Il 30 agosto del 1991, Giovanni Falcone concesse alla Rai un’intervista con la quale sembrò chiamare a raccolta la società civile sotto le insegne di una lotta lunga e senza quartiere, in cui era importante non tanto esporsi sul piano personale, quanto chiedere allo Stato di non venire mai meno ai suoi compiti e di testimoniare quotidianamente con rigore e dirittura morale il contrasto alle mafie. Ai microfoni, disse, infatti: “La mafia non è affatto invincibile; è un fatto umano, e come tutti i fatti umani ha un inizio e avrà anche una fine.

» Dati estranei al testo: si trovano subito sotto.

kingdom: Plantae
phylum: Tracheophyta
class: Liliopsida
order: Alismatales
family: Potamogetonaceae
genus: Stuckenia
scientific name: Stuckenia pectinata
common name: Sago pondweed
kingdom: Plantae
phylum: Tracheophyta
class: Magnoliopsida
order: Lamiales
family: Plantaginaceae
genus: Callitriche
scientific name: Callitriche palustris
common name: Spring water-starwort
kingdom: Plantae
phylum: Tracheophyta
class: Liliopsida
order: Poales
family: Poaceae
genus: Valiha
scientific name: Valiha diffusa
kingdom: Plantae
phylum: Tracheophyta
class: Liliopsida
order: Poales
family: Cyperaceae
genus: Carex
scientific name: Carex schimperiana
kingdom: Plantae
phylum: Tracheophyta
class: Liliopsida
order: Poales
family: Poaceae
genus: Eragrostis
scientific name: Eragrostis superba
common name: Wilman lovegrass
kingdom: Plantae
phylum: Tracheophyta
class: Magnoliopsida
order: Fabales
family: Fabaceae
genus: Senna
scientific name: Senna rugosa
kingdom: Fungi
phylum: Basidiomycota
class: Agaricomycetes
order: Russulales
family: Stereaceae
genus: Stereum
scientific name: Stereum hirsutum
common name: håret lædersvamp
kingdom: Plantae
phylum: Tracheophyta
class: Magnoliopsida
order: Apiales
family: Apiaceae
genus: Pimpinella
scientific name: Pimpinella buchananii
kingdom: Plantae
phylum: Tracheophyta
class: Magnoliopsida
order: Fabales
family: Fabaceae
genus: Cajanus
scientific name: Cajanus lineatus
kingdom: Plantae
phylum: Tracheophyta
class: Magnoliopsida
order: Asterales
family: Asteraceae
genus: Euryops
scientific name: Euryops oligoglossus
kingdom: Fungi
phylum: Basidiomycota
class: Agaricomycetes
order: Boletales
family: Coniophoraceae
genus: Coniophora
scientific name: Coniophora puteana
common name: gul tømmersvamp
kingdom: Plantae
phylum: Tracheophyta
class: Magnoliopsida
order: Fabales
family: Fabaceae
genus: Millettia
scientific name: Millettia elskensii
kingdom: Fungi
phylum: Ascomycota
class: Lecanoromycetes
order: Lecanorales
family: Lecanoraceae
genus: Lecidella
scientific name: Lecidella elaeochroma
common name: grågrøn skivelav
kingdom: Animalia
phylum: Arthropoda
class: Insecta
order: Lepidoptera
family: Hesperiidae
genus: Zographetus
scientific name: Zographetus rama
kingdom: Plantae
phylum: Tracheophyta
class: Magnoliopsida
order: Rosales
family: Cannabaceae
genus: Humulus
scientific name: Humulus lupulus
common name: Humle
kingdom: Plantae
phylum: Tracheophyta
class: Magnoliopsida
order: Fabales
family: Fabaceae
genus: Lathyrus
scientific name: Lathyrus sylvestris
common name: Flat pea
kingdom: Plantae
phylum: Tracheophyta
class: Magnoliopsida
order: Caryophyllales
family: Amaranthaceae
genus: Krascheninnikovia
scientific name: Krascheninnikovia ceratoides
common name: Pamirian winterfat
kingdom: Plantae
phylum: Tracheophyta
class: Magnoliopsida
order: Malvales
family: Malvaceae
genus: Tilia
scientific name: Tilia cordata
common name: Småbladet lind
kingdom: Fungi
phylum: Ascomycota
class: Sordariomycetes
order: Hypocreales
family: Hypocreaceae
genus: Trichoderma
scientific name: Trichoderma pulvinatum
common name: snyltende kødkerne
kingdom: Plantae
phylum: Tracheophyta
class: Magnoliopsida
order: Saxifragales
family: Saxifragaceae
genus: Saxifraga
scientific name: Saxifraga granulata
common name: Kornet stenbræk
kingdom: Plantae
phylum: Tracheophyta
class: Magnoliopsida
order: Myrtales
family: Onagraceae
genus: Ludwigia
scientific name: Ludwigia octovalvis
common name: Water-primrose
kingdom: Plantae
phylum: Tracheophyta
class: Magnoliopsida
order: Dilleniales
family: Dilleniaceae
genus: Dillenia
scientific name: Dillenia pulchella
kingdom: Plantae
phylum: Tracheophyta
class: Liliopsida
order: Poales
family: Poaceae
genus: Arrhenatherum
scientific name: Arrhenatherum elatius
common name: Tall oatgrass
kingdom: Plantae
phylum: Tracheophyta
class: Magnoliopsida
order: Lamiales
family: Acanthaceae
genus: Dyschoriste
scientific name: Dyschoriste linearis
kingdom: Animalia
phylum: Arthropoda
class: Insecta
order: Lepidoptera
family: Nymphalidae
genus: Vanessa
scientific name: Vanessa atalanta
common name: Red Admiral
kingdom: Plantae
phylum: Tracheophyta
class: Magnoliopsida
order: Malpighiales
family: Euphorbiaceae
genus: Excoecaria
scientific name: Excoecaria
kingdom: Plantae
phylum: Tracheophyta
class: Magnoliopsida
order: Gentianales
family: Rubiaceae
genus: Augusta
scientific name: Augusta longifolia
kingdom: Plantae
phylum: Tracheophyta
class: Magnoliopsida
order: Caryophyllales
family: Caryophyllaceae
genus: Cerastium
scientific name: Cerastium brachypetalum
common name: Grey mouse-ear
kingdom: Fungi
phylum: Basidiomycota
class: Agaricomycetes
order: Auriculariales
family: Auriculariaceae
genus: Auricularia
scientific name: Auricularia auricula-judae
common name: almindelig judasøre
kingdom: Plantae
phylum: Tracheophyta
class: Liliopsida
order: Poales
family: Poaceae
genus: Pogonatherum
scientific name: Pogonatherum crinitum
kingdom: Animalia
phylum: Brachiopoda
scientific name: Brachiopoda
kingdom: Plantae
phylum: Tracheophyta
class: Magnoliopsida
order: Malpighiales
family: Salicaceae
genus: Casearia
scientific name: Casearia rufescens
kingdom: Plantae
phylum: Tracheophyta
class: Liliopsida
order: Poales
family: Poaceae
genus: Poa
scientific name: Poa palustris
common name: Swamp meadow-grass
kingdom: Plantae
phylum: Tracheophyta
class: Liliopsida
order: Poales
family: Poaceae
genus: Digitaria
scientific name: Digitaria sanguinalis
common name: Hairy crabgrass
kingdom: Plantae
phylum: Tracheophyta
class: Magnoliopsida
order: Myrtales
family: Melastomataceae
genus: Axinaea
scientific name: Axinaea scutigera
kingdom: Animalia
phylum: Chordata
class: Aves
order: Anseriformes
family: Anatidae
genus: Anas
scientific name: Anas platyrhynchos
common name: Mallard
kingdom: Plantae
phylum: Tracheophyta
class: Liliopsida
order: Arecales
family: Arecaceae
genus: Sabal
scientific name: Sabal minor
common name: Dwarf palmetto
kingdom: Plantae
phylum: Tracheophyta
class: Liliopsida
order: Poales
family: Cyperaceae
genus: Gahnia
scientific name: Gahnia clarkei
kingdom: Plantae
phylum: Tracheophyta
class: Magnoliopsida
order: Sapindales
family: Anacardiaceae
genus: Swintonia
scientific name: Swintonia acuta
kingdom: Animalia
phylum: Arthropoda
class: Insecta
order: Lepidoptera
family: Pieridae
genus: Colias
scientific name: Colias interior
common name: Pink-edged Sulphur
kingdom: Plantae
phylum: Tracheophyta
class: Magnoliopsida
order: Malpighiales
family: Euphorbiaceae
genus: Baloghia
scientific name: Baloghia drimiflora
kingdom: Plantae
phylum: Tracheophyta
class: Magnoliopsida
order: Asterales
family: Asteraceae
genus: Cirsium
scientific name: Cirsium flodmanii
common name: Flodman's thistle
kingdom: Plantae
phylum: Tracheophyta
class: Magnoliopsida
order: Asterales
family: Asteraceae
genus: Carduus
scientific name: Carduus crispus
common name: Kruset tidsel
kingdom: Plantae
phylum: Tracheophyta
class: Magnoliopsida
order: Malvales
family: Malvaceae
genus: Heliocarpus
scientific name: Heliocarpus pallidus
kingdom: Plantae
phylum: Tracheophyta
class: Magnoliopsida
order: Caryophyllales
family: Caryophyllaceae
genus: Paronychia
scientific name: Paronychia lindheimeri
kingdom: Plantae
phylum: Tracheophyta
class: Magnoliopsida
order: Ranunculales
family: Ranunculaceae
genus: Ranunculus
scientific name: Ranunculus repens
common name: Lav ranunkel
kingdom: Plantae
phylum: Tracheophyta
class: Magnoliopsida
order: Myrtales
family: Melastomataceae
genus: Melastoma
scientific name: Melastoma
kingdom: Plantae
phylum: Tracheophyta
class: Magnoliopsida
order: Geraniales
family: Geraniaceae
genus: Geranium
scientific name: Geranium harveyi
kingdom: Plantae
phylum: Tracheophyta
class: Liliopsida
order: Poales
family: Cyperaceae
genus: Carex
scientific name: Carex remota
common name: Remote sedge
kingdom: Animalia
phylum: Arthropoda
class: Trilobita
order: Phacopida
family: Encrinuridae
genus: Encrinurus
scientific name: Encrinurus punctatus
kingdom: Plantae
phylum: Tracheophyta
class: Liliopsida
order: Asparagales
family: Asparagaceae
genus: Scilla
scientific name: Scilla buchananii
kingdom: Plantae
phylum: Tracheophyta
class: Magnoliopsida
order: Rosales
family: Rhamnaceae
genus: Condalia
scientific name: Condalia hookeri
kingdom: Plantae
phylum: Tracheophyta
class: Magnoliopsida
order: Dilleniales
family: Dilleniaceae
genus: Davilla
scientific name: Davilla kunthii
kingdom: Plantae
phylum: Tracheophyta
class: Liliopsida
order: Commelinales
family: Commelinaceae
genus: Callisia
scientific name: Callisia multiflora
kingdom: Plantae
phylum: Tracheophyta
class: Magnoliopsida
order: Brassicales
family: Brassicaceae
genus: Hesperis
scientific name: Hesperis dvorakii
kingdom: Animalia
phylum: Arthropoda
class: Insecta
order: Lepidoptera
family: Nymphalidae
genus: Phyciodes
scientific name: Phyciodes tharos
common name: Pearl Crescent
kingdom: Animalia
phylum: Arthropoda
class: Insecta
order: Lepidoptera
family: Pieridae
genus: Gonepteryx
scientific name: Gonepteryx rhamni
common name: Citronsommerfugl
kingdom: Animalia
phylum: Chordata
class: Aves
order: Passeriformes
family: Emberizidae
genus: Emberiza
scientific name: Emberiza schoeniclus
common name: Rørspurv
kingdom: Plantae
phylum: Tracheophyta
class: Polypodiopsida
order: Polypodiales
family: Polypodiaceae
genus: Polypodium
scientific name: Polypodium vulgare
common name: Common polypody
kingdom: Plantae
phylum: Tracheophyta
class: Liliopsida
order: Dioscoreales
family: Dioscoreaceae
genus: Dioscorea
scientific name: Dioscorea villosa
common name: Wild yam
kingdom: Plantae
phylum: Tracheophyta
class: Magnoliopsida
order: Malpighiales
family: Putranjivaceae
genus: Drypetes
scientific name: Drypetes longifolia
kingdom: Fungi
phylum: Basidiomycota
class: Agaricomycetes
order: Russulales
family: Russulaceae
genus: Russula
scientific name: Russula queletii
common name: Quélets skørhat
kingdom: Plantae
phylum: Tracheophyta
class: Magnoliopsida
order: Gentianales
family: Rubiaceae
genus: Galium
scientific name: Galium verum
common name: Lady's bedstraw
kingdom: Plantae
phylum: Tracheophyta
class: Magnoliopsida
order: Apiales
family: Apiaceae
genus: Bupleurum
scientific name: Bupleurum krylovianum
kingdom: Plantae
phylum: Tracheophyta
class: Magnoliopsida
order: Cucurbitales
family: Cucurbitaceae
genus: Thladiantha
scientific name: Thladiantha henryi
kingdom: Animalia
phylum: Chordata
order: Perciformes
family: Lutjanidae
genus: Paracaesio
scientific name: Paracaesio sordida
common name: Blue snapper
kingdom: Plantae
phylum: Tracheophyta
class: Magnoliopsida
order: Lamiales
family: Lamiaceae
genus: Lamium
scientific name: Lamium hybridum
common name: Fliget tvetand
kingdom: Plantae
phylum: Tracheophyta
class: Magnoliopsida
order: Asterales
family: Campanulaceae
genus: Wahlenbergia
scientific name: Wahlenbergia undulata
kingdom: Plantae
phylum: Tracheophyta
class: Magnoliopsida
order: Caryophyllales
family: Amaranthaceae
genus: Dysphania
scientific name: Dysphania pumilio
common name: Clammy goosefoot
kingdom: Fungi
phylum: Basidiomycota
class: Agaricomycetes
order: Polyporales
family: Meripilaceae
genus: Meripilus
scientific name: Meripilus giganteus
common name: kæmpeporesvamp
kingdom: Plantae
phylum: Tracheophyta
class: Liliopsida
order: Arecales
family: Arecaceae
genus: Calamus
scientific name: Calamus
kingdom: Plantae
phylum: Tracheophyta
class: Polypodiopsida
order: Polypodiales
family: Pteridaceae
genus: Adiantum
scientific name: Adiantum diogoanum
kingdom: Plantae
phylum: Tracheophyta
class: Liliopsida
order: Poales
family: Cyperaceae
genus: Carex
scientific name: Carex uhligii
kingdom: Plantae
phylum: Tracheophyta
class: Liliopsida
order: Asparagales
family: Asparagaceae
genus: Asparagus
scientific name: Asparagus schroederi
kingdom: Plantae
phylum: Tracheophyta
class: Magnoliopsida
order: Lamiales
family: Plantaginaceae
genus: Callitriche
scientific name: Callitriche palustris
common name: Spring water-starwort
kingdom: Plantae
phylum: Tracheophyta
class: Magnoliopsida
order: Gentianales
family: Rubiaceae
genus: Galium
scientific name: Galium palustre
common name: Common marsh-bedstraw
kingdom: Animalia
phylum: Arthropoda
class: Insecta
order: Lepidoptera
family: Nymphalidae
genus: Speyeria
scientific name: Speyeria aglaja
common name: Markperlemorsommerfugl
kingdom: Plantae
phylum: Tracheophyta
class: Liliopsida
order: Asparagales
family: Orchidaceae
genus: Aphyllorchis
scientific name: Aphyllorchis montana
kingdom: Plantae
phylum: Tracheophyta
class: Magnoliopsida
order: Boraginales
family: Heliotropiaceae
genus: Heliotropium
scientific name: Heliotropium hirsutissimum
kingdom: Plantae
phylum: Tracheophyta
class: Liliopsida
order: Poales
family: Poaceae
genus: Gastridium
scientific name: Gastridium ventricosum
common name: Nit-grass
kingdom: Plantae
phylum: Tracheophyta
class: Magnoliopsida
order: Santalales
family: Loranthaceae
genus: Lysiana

Piuttosto bisogna rendersi conto che è un fenomeno terribilmente serio e molto grave e che si può vincere non pretendendo l’eroismo da inermi cittadini, ma impegnando in questa battaglia tutte le forze migliori delle istituzioni”. Un passaggio, il secondo, meno noto, forse perché più impegnativo per la politica.
Non a caso, in quello stesso anno, comparve il libro-intervista “Cose di Cosa Nostra” con Marcelle Padovani in cui Falcone esprimeva una sorta di personale profezia che si raccordava al rapporto tra individuo impegnato contro la Mafia e lo Stato: “Si muore generalmente perché si è soli o perché si è entrati in un gioco troppo grande. Si muore spesso perché non si dispone delle necessarie alleanze, perché si è privi di sostegno. In Sicilia la mafia colpisce i servitori dello Stato che lo Stato non è riuscito a proteggere”.
Lo Stato non è riuscito a proteggere Falcone e in quell’atroce 23 maggio del 1992, sull’autostrada Palermo-Maza del Vallo, all’altezza del comune di Capaci, non ha saputo proteggere la moglie Francesca Morvillo e i suoi tre uomini della scorta, Antonio Montinaro, Rocco Dicillo e Vito Schifani. E prima di lui lo Stato è venuto meno con altri magistrati e uomini delle forze dell’ordine. E dopo, il 19 luglio del 1992, con Paolo Borsellino e cinque agenti della scorta, Agostino Catalano, Emanuela Loi, Vincenzo Li Muli, Walter Eddie Cosina e Claudio Traina. Una serie di inadempienze mortali che non ha fermato comunque la nostra coscienza civica se Falcone e Borsellino restano il simbolo di una speranza.